Here is what I am trying to achieve. In the screen shot below, I would like to run a SQL script that gives me the latest Log File Activity, Date - Time - Description. I would like the script to return '8/13/14 08:40am BR: 3;BuyPkg'
Thank you in advance for your help.
From TCL within the database account containing your database files, type: LISTF
Sample output:
FILES in your vocabulary 03:21:38pm 29 Jun 2015 Page 1
Filename........................... Pathname...................... Type Modulo
File - Contains all logical device names
DICT &DEVICE& /u1/uv/D_&DEVICE& 2 1
DATA &DEVICE& /u1/uv/&DEVICE& 2 3
File - Used by MAKE.MAP.FILE
DICT &MAP& /u1/uv/D_&MAP& 2 1
DATA &MAP& /u1/uv/&MAP& 6 7
File - Contains all parts of Distributed Files
DICT &PARTFILES& /u1/uv/D_&PARTFILES& 2 1
DATA &PARTFILES& /u1/uv/&PARTFILES& 18 7
DICT &PH& D_&PH& 3 1
DATA &PH& &PH& 1
DICT &SAVEDLISTS& D_&SAVEDLISTS& 3 1
DATA &SAVEDLISTS& &SAVEDLISTS& 1
File - Used by uniVerse to access the current directory.
DICT &UFD& /u1/uv/D_UFD 2 1
DATA &UFD& . 19 1
DICT &XML& D_&XML& 18 3
DATA &XML& &XML& 19 1
Firstly, UniVerse has no Log File Activity Date and Time.
However, you can still obtain the table's modified/ accessed date from the file system however.
To do this,
You need to have a subroutine accepting a path of the table to return a date or a time.
e.g.
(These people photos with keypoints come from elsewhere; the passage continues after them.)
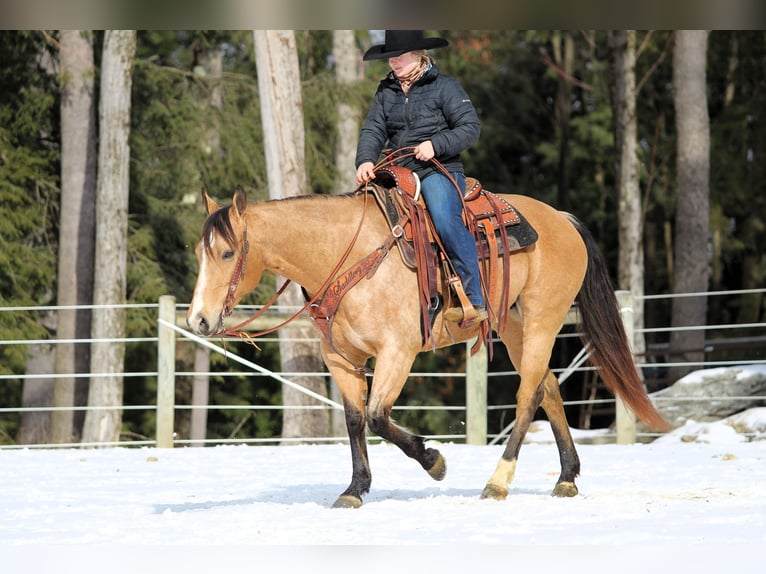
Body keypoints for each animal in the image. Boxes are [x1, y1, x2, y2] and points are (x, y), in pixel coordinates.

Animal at [184, 174, 664, 508]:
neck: (350, 256)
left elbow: (378, 417)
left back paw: (498, 482)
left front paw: (434, 461)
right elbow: (356, 421)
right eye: (198, 253)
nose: (199, 319)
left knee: (528, 395)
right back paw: (566, 478)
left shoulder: (398, 353)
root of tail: (561, 220)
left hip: (543, 320)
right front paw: (355, 489)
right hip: (513, 327)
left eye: (227, 252)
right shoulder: (340, 360)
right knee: (547, 388)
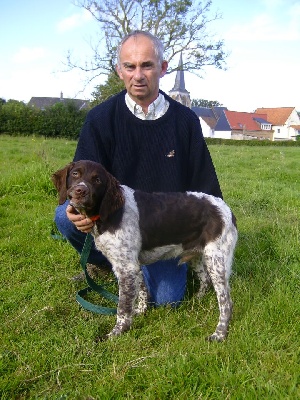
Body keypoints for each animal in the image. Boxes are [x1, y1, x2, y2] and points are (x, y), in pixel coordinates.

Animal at [52, 159, 238, 340]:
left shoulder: (126, 268)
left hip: (217, 261)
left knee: (226, 302)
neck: (110, 213)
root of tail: (227, 210)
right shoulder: (133, 265)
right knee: (205, 279)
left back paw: (219, 334)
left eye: (97, 180)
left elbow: (123, 307)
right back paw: (198, 299)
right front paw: (141, 312)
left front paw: (117, 332)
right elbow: (141, 292)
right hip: (198, 256)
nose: (80, 191)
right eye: (75, 174)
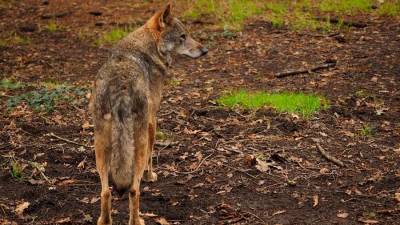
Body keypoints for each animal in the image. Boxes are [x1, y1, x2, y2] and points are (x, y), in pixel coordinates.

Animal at [89, 2, 208, 225]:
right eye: (183, 36)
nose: (205, 50)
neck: (148, 48)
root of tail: (121, 86)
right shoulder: (152, 121)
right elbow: (152, 155)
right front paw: (150, 176)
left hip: (100, 146)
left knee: (105, 192)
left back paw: (104, 220)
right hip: (138, 141)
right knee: (134, 190)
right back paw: (137, 220)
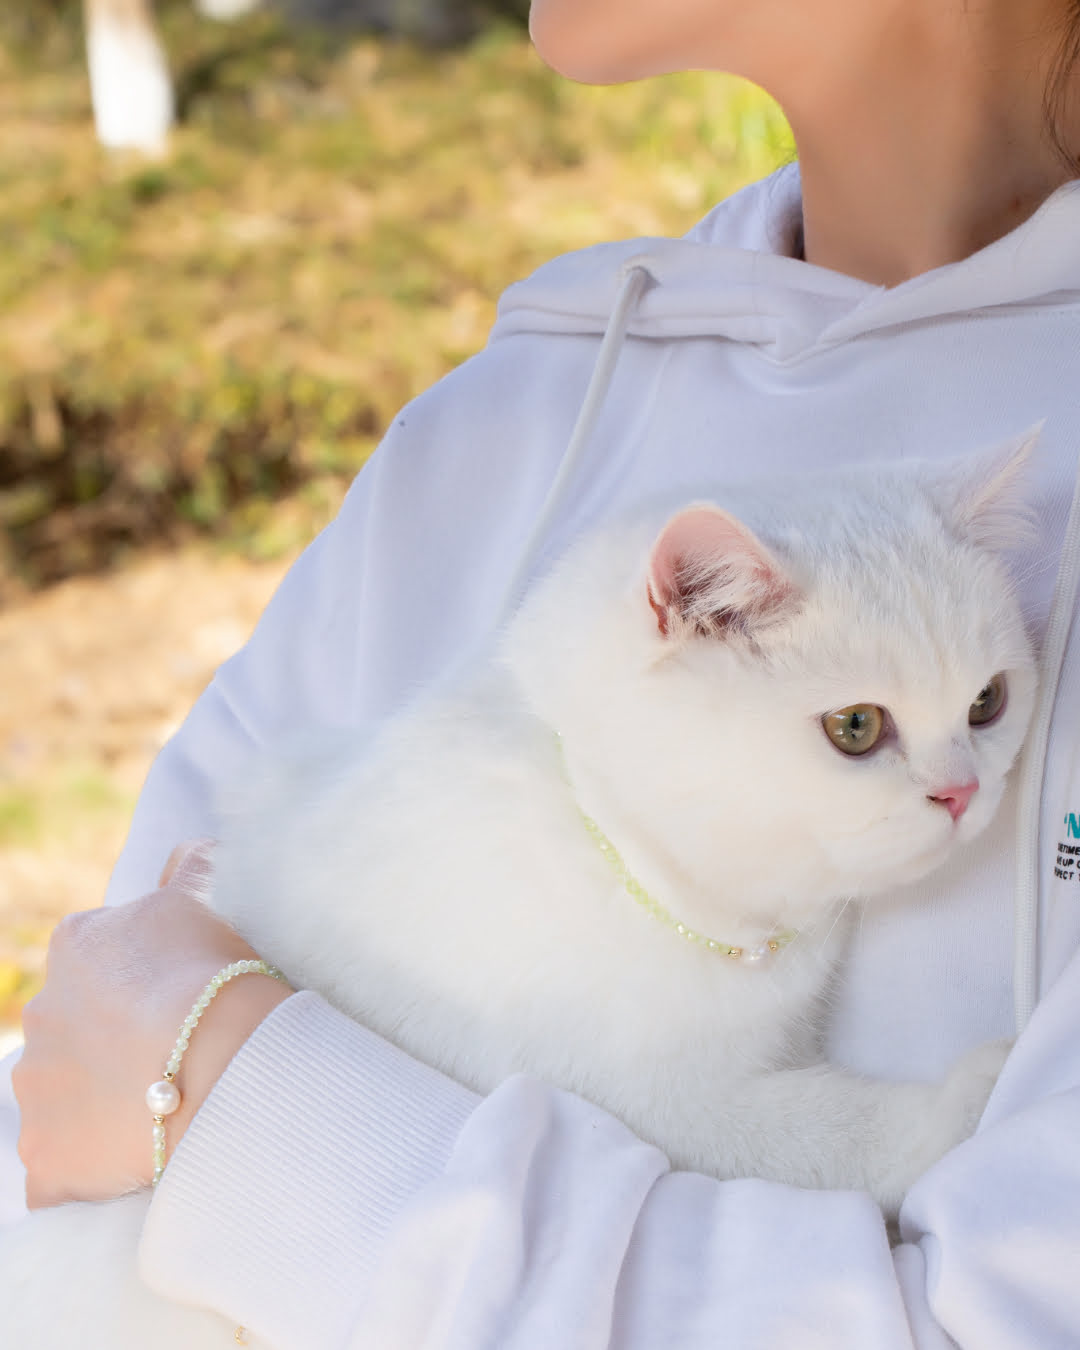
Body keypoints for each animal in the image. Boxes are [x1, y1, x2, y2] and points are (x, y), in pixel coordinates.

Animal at [2, 434, 1047, 1350]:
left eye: (987, 703)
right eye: (857, 727)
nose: (964, 792)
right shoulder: (657, 1106)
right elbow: (822, 1132)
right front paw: (967, 1099)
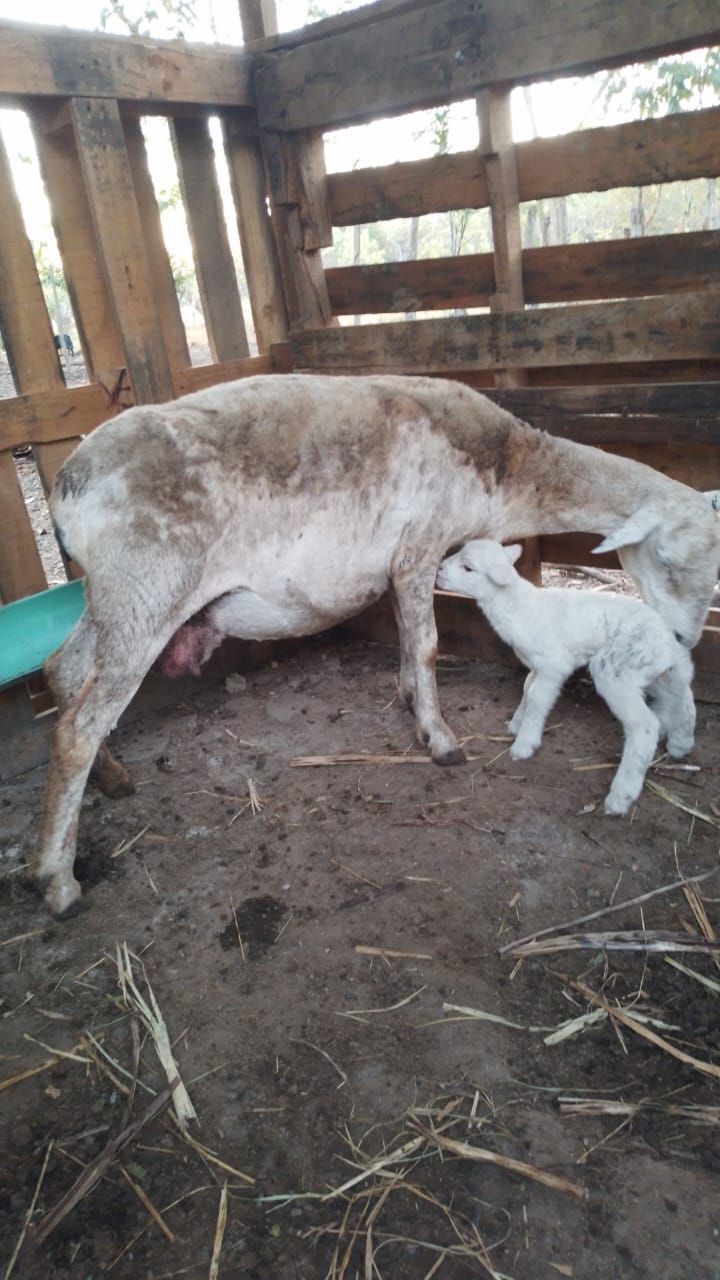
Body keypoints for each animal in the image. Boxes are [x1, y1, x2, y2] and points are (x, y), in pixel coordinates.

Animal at [436, 539, 696, 815]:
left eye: (468, 568)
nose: (439, 570)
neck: (516, 607)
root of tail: (666, 641)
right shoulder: (537, 664)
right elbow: (527, 688)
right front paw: (517, 723)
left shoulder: (554, 664)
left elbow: (537, 698)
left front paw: (524, 743)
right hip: (660, 671)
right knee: (684, 698)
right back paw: (680, 744)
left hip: (617, 670)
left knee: (645, 726)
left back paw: (621, 796)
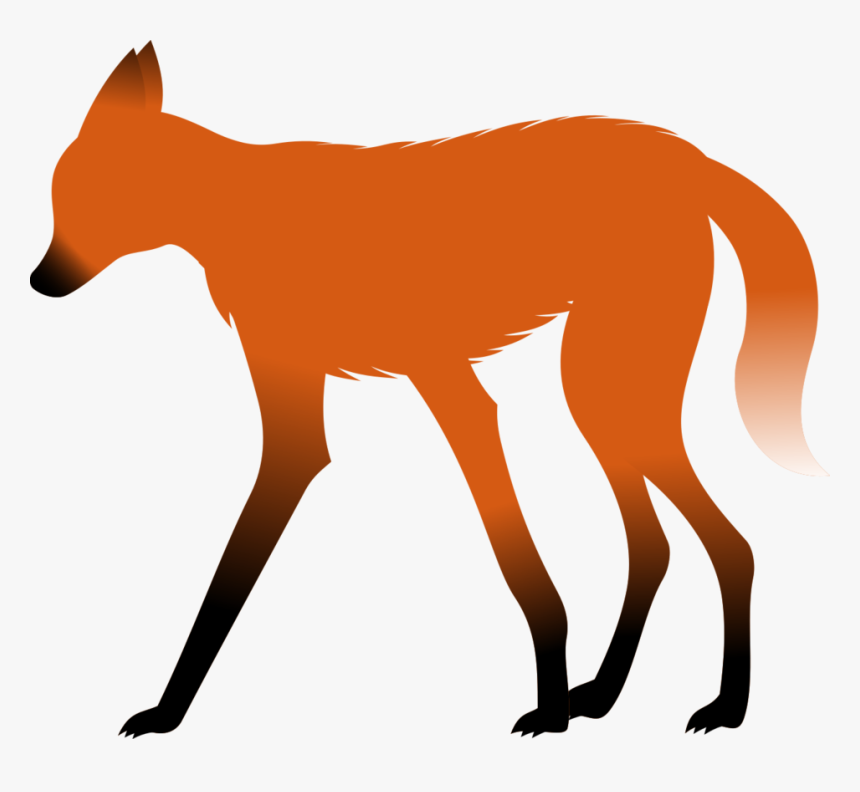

SUBROUTINE GET.FILE.MOD.DATE(DAT.MOD, S.FILE.PATH)
Inside the subroutine, you can use EXECUTE to run shell command like istat for getting these info on a unix e.g.
Please beware that for a dynamic file e.g. there are Data and Overflow parts under a directory. You should compare the dates obtained and return only the latest one.
Globally catalog the subroutine
Create an I-Desc in VOC, e.g. I.FILE.MOD.DATE in the field definition of this I-Desc: SUBR("*GET.FILE.MOD.DATE",F2) and Conv Code as "D/MDY2"
Create another I-Desc e.g. I.FILE.MOD.TIME
Finally, you can
LIST VOC I.FILE.MOD.DATE I.FILE.MOD.TIME DESC WITH TYPE LIKE "F..."
alternatively in SQL,
SELECT I.FILE.MOD.DATE, I.FILE.MOD.TIME, VOC.DESC FROM VOC WHERE TYPE LIKE "F%";